Quanto ao ensino básico obrigatório, as pessoas com deficiência apresentavam taxa de analfabetismo de 19,5% – sendo a mais alta no Nordeste (31,2%). Se considerada a faixa etária de 25 anos ou mais, 63,3% não tinham instrução ou tinham apenas o fundamental incompleto. Já 11,1% tinham o fundamental completo ou médio incompleto.
Com ensino médio completo, apenas 25,6% das pessoas com deficiência. O número diminui ainda mais no que diz respeito ao ensino superior, chegando a 7% de acesso nesse recorte.
Esses e outros problemas se refletem na participação das PCDs no mercado de trabalho. Segundo a Pnad Contínua de 2022, somente 29,2% das pessoas com deficiência estavam ocupadas, o que contribui para o cenário de pobreza desse público.
Tarefa de muitas mãos
É da Política Nacional de Cuidados a função de estabelecer os princípios, diretrizes e objetivos nesse sentido. Já o plano vai operacionalizar esses tópicos, articulando as demandas ouvidas no período de consultas na definição de ações setoriais. Metas, indicadores, prazos e órgãos responsáveis por cada compromisso também serão pontos abarcados no novo momento.
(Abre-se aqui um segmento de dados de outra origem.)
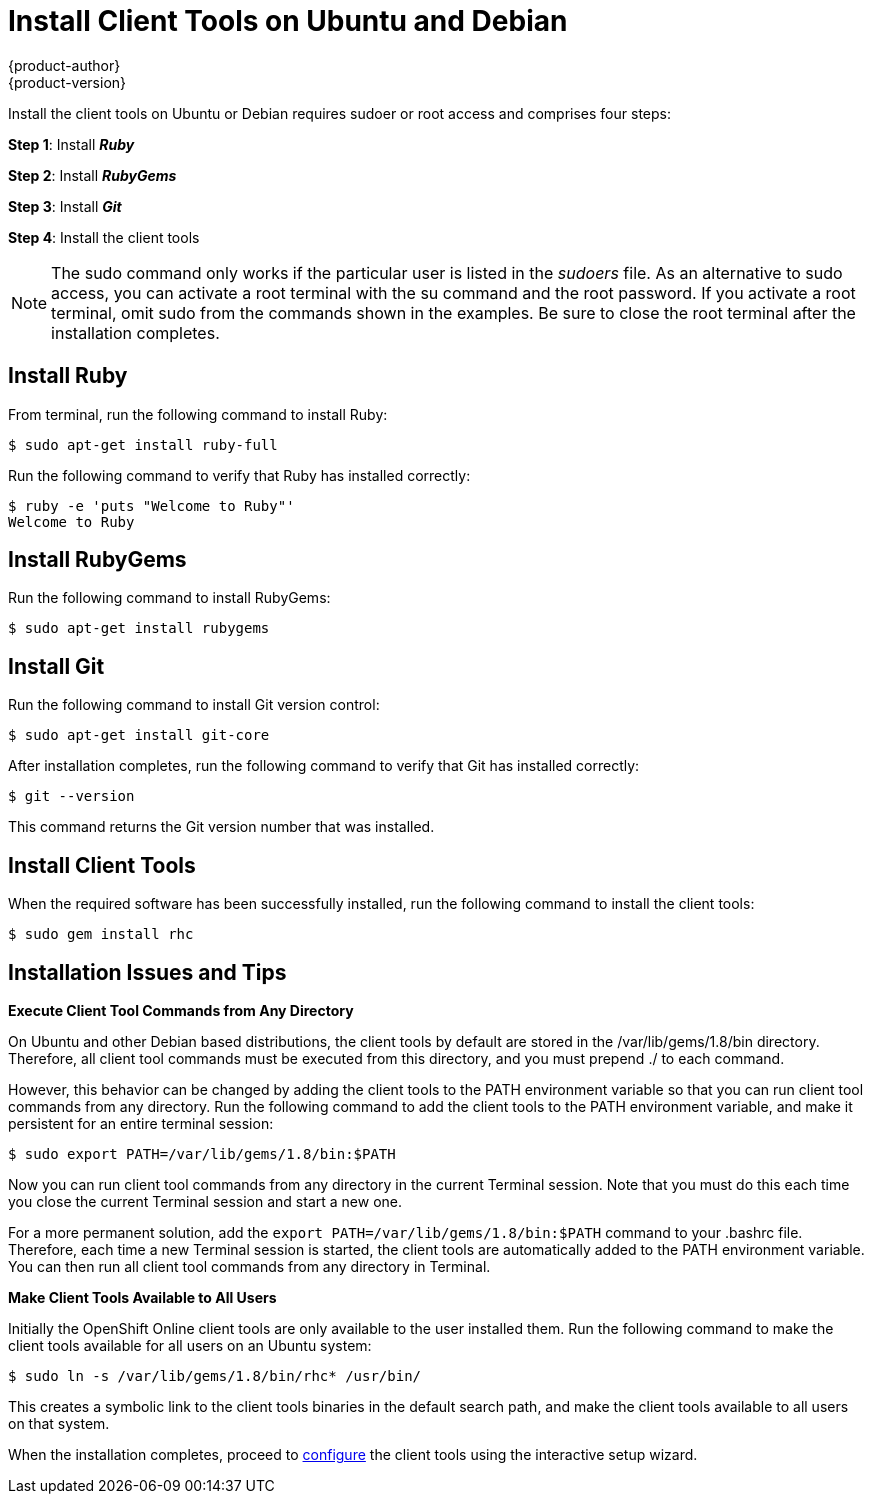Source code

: = Install Client Tools on Ubuntu and Debian
{product-author}
{product-version}
:data-uri:
:icons:

Install the client tools on Ubuntu or Debian requires sudoer or root access and comprises four steps:

*Step 1*: Install *_Ruby_*  

*Step 2*: Install *_RubyGems_*

*Step 3*: Install *_Git_*

*Step 4*: Install the client tools

[NOTE]
====
The +sudo+ command only works if the particular user is listed in the _sudoers_ file. As an alternative to sudo access, you can activate a root terminal with the +su+ command and the root password. If you activate a root terminal, omit +sudo+ from the commands shown in the examples. Be sure to close the root terminal after the installation completes. 
====  

== Install Ruby

From terminal, run the following command to install Ruby:

----
$ sudo apt-get install ruby-full
----

Run the following command to verify that Ruby has installed correctly:

----
$ ruby -e 'puts "Welcome to Ruby"'
Welcome to Ruby
----

== Install RubyGems

Run the following command to install RubyGems:

----
$ sudo apt-get install rubygems
----

== Install Git

Run the following command to install Git version control:

----
$ sudo apt-get install git-core
----

After installation completes, run the following command to verify that Git has installed correctly:

----
$ git --version
----

This command returns the Git version number that was installed. 

== Install Client Tools

When the required software has been successfully installed, run the following command to install the client tools:  

----
$ sudo gem install rhc
----

== Installation Issues and Tips

*Execute Client Tool Commands from Any Directory*

On Ubuntu and other Debian based distributions, the client tools by default are stored in the [filename]#/var/lib/gems/1.8/bin# directory. Therefore, all client tool commands must be executed from this directory, and you must prepend [filename]#./# to each command. 

However, this behavior can be changed by adding the client tools to the PATH environment variable so that you can run client tool commands from any directory. Run the following command to add the client tools to the PATH environment variable, and make it persistent for an entire terminal session:  

----
$ sudo export PATH=/var/lib/gems/1.8/bin:$PATH
----

Now you can run client tool commands from any directory in the current Terminal session. Note that you must do this each time you close the current Terminal session and start a new one. 

For a more permanent solution, add the `export PATH=/var/lib/gems/1.8/bin:$PATH` command to your [flename]#.bashrc# file. Therefore, each time a new Terminal session is started, the client tools are automatically added to the PATH environment variable. You can then run all client tool commands from any directory in Terminal. 


*Make Client Tools Available to All Users*

Initially the OpenShift Online client tools are only available to the user installed them. Run the following command to make the client tools available for all users on an Ubuntu system:

----
$ sudo ln -s /var/lib/gems/1.8/bin/rhc* /usr/bin/
----

This creates a symbolic link to the client tools binaries in the default search path, and make the client tools available to all users on that system. 

When the installation completes, proceed to link:configuring_client_tools.html[configure] the client tools using the interactive setup wizard.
Considerando princípios como intersetorialidade, interdependência, interseccionalidade e transversalidade, o plano dividirá suas ações em cinco categorias. São elas:
- Serviço: serviços públicos ou privados direcionados a cuidadores e a quem necessite de cuidado, como centros-dia, acompanhamento e cuidado domiciliar de pessoas idosas e com deficiência, programas de formação, etc;
- Tempo: garantia do tempo necessário ao cuidado, com a concessão de licenças parentais (maternidade e paternidade), de cuidados ou para que as pessoas tenham tempo para usufruir do convívio familiar;
- Benefício: renda nos domicílios, por meio de aposentadoria, benefício-cuidador, benefícios assistenciais e, ainda, não monetários, como acesso a bens como fraldas, medicamentos, etc;
- Transformação Cultural: ressignificação do cuidado como um trabalho, uma necessidade, um direito e um bem público;
- Regulação: mudanças na lei para adequar as relações e condições de trabalho das profissões de cuidado (ex. garantia de direitos trabalhistas e previdenciários e proteção social às trabalhadoras domésticas remuneradas e às cuidadoras e cuidadores remunerados de pessoas idosas e com deficiência) e os serviços (a exemplo de educação e saúde ofertadas pelo mercado privado).
Nesse sentido, algumas propostas mais palpáveis já são discutidas abertamente. Além dos exemplos já citados em algumas categorias, há o investimento em serviços que diminuam o tempo dedicado ao cuidado indireto, como lavanderias coletivas, restaurantes populares, cozinhas solidárias e comunitárias e hortas comunitárias.
A oferta de formação sobre cuidados para gestores federais, estaduais e municipais; o fortalecimento das estratégias de prevenção e erradicação do trabalho infantil e do trabalho escravo nos setores de cuidados, a exemplo dos cuidadores não remunerados; e outras medidas também estão no radar.
Durante o seminário Trabalho, Cuidado e Parentalidades, promovido em março pelo Instituto de Pesquisa Econômica Aplicada (Ipea) em Brasília, a secretária nacional de Política de Cuidados e Família do Ministério do Desenvolvimento Social (MDS), Laís Abramo, comentou o assunto.
Na ocasião, ela afirmou que a demora no lançamento do Plano Nacional, inicialmente previsto para maio de 2024, deve-se a questões orçamentárias. Em março, o Orçamento da União de 2025 ainda não tinha sido aprovado pelo Congresso. Segundo Abramo, os últimos detalhes estavam sendo finalizados.